* [SOURCE EXTRACT]

One quote that seems a little industry tainted to me is the use of the word “symbol” to describe the documentation of print yellow pages litter by irresponsible directory publishers incapable of honoring their own opt-out lists (or recognizing vacant homes for what they are):

State and local legislative bodies have targeted directory publishers because directories have become a visible symbol of waste to many, particularly in markets where there are multiple books distributed and in dense urban markets where stacks of phone books are often left uncollected in apartments foyers, photos of which have become the de facto symbols of the opt-out movement.

Here’s the deal: Print yellow pages litter isn’t a symbol of waste. It is waste. Litter. Trash. Unsolicited junk dumped at households and businesses.

A symbol would be something like a big yellow middle finger directed at people who have the gall to say that they’re not interested in using annual printed directories for local business information in 2010.

A symbol could also be a yellow circle with a cross through it over the term “Opt-In”.

Documented print yellow pages waste isn’t a symbol of waste. It’s documented waste.

Colorado Votes to Not Create an Opt-Out Phone Book System

Inside YP has an industry look at the recent attempt in Colorado to create an opt-out system for phone book deliveries. In the end, the attempt to create an opt-out system died in at 8-3 committee vote, so things did get very far.

The yellow pages industry seems to be having some success fighting legislation like this based on the fact that many YP companies do indeed have opt-out systems in place:

A key reason that the legislation was overturned in a bipartisan vote is that Yellow Pages companies – both collectively and individually – have already introduced consumer choice programs aimed at helping consumers manage their print deliveries.

As we told the Denver Post, our industry has no economic incentive to deliver a phone book to someone who doesn’t want one. That’s why we launched www.YellowPagesOptOut.com to make it easy for consumers to find information about stopping delivery of directories they don’t want.

Of course, as we know, there is a difference between maintaining an opt-out list and abiding by the list. Additionally, if lists are maintained by individual companies, consumers are forces to work through multiple phone trees in order to add themselves to the do not distribute list of each company.

Imagine if the do not call lists were maintained by individual companies rather than a universal list, so each time you received a call from a company you didn’t care to receive marketing or sales messages from you’d have to ask to be removed from that company’s list. That would clearly never end.

(Extracted data entries)

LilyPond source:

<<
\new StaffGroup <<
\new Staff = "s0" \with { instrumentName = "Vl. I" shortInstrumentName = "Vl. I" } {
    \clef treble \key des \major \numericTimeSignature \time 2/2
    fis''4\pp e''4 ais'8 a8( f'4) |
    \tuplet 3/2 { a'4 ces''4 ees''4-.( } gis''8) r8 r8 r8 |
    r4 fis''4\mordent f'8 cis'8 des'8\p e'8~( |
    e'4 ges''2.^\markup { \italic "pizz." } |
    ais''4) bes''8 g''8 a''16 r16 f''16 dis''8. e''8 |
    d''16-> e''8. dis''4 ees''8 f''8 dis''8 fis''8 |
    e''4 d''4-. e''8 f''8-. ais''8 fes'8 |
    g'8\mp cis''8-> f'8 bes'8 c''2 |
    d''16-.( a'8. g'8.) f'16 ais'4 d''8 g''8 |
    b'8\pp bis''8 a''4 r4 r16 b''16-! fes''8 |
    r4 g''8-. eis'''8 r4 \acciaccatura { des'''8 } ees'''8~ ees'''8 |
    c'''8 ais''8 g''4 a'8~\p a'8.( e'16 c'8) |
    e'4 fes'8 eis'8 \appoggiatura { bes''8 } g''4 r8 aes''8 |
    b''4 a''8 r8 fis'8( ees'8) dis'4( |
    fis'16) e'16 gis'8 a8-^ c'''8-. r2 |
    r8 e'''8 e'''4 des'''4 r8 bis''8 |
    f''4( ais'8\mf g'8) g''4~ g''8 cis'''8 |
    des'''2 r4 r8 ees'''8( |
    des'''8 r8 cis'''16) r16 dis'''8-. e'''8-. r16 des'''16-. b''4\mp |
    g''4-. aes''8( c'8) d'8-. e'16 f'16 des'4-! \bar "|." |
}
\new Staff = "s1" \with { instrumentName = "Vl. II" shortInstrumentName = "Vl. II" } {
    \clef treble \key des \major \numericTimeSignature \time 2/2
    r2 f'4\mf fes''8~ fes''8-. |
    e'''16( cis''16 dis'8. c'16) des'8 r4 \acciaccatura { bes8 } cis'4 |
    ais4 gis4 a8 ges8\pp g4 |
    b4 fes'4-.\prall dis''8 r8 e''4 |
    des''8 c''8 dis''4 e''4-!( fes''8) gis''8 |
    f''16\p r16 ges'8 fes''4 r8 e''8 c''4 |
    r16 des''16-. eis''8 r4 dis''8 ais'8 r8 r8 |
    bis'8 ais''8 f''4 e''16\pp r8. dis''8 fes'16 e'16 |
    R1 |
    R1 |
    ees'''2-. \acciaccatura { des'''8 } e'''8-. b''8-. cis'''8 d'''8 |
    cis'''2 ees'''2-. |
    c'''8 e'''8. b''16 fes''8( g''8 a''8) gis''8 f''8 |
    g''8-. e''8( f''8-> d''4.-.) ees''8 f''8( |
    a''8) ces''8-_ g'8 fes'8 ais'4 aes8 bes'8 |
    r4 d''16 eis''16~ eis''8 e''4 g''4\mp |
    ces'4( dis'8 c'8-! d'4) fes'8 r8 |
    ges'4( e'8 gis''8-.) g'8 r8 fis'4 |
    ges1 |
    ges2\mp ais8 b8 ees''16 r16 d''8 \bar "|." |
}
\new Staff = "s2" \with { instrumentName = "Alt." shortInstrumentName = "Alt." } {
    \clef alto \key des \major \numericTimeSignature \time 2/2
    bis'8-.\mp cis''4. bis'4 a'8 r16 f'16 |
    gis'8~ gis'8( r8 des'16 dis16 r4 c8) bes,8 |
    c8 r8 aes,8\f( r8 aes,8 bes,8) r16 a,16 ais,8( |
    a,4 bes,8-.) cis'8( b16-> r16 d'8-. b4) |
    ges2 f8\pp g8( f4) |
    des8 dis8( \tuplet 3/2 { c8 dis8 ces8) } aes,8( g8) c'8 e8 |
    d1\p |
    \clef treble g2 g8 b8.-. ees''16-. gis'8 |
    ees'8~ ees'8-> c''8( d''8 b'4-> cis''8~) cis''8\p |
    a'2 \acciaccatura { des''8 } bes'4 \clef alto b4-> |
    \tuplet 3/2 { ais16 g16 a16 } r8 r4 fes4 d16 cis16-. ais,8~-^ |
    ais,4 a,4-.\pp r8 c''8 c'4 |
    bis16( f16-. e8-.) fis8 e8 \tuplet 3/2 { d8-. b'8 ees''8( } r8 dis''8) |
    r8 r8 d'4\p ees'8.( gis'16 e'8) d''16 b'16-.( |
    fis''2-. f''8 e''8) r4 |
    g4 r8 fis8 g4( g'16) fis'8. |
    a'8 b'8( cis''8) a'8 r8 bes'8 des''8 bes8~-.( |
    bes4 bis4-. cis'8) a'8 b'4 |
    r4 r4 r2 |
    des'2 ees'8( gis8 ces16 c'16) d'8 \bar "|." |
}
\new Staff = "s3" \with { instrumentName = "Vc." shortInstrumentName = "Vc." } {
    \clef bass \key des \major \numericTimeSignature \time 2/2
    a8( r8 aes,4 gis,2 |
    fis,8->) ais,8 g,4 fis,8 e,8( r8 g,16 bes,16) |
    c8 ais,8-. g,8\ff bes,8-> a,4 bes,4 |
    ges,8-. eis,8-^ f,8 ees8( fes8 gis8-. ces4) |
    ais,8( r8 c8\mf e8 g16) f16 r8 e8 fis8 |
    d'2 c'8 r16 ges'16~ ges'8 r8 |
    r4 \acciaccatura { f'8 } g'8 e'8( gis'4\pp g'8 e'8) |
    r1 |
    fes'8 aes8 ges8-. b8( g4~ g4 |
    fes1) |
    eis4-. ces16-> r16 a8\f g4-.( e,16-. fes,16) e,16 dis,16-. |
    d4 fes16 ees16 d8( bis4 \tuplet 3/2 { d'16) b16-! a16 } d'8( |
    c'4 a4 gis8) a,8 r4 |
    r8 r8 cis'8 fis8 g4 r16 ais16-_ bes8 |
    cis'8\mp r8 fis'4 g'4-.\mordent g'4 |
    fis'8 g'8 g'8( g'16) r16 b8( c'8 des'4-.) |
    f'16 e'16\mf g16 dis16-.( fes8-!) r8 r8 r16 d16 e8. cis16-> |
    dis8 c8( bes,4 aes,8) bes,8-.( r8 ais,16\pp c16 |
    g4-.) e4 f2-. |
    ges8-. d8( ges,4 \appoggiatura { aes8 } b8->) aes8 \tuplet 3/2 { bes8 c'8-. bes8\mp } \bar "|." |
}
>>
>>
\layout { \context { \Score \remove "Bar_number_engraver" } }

* [EXERCISE INSTRUCTIONS]
- a) Condense the paragraph of the phone book opt-out text that begins "Of course, as we know" into one shorter sentence that keeps its main facts.
- b) Extend the phone book opt-out text beyond its final sentence.

* [EXPECTED RESPONSES]
- a) Keeping an opt-out list is not the same as honoring it, and when each company keeps its own list, consumers must go through several phone trees to get onto every company's do-not-distribute list.

- b)
Perhaps legislators who haven’t looked closely at what YellowPagesOptOut.com believe is that it’s a source for a universal opt-out rather than just a list of companies you can contact, one at a time, to hopefully get yourself removed from this form of print spam?

While the yellow pages industry claims there is no economic incentive to deliver books to those who no longer want them, in practice, that’s exactly what they do when they ignore their own opt-out lists, deliver to vacant homes, and heavily over-deliver to office buildings and apartments.

If the yellow pages industry actually does walk the walk and not just talk the talk, they should have no problems with opt-out legislation. All they’d need to do is what they claim to be already doing to abide by the law. That shouldn’t be difficult at all if their word is actually good.

A quote from a Republican lawmaker in the Denver Post regarding this decision seemed particularly strange to me:

“I’m concerned about the jobs” that could be lost, said Rep. Randy Baumgardner, R-Hot Sulphur Springs.

What jobs would be lost? Jobs delivering books to households that no longer use print directories? Are those good jobs? Wouldn’t the State of Colorado be better off is small businesses were paying for ads that are distributed only to those who find them valuable? Wouldn’t the State of Colorado save tax dollars if the state didn’t have to spend money recycling and filling landfills with unused yellow pages spam?

In related news, Scott Moore recently made a big delivery to YellowBook’s offices down in Mendota Heights:

Hundreds more never-used directories of yellow pages spam.